» **Exercise details**: Give the number of lines in the listing that contain "квестов", with no other words.

─── Dataset extract ───

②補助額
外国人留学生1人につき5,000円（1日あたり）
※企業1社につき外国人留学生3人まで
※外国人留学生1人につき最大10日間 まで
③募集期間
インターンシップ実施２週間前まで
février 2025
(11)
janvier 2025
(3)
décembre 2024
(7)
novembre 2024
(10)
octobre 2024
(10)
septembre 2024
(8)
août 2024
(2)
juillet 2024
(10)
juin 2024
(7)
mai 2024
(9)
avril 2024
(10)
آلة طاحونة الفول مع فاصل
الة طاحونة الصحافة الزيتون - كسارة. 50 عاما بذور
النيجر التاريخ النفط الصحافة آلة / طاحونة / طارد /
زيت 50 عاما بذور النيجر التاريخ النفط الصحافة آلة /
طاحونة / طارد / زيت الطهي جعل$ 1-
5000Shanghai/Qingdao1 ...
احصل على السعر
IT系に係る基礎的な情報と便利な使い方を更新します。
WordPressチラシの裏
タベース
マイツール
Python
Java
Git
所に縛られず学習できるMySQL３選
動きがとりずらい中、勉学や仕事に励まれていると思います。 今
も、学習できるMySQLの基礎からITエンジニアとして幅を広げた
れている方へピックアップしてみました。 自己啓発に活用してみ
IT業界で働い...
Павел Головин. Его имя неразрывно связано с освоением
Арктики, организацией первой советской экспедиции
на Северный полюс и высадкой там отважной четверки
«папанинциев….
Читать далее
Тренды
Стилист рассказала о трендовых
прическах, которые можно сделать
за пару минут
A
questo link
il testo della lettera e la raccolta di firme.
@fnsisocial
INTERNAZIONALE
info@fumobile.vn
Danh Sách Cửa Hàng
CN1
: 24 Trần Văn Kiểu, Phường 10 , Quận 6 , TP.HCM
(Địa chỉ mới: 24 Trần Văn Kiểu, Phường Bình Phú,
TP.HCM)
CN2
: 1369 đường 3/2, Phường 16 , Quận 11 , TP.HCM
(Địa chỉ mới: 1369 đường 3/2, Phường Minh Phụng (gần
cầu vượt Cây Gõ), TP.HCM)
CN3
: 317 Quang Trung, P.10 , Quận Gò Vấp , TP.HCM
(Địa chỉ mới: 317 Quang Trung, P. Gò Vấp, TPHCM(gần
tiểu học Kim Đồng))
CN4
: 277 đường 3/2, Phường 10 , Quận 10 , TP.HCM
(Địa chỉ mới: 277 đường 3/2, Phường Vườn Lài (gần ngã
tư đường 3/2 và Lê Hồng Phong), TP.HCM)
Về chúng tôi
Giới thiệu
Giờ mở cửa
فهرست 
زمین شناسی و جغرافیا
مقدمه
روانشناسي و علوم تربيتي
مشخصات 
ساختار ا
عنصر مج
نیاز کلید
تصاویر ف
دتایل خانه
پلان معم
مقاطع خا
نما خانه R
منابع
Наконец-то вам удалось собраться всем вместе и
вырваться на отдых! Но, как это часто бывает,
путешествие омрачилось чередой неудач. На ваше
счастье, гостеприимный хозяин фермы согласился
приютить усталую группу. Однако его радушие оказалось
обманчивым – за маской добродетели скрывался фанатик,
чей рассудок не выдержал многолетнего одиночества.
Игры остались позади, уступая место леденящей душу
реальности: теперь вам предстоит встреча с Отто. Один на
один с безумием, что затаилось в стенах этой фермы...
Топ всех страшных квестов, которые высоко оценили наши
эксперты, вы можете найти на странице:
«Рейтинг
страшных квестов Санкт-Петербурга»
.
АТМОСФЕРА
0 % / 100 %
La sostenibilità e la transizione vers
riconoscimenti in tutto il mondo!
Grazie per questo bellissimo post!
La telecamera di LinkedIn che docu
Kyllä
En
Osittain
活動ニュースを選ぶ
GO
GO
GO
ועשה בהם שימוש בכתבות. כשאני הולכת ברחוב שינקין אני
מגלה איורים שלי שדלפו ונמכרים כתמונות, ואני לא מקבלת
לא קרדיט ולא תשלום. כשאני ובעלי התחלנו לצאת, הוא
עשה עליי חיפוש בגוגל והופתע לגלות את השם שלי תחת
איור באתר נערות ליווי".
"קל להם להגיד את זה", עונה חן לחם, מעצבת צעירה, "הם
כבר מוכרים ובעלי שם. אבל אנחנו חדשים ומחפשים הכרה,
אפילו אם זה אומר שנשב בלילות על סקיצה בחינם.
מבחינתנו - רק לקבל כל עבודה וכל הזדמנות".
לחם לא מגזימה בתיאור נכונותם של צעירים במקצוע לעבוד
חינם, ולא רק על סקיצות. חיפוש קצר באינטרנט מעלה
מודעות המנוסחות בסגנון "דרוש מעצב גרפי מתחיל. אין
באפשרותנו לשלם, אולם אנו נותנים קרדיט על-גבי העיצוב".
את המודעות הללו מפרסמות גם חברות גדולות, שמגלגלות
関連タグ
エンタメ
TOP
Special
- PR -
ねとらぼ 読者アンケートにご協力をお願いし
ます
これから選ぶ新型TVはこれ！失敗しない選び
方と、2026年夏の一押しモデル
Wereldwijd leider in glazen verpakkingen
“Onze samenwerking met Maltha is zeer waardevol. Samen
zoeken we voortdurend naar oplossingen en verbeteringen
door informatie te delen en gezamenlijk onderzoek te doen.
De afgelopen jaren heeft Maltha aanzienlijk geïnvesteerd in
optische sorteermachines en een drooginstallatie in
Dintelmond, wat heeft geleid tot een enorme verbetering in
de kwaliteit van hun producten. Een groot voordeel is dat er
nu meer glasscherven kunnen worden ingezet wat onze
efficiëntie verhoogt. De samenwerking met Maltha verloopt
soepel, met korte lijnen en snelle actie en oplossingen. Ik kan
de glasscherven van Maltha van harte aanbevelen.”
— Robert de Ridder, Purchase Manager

───

» **Solution below**: 2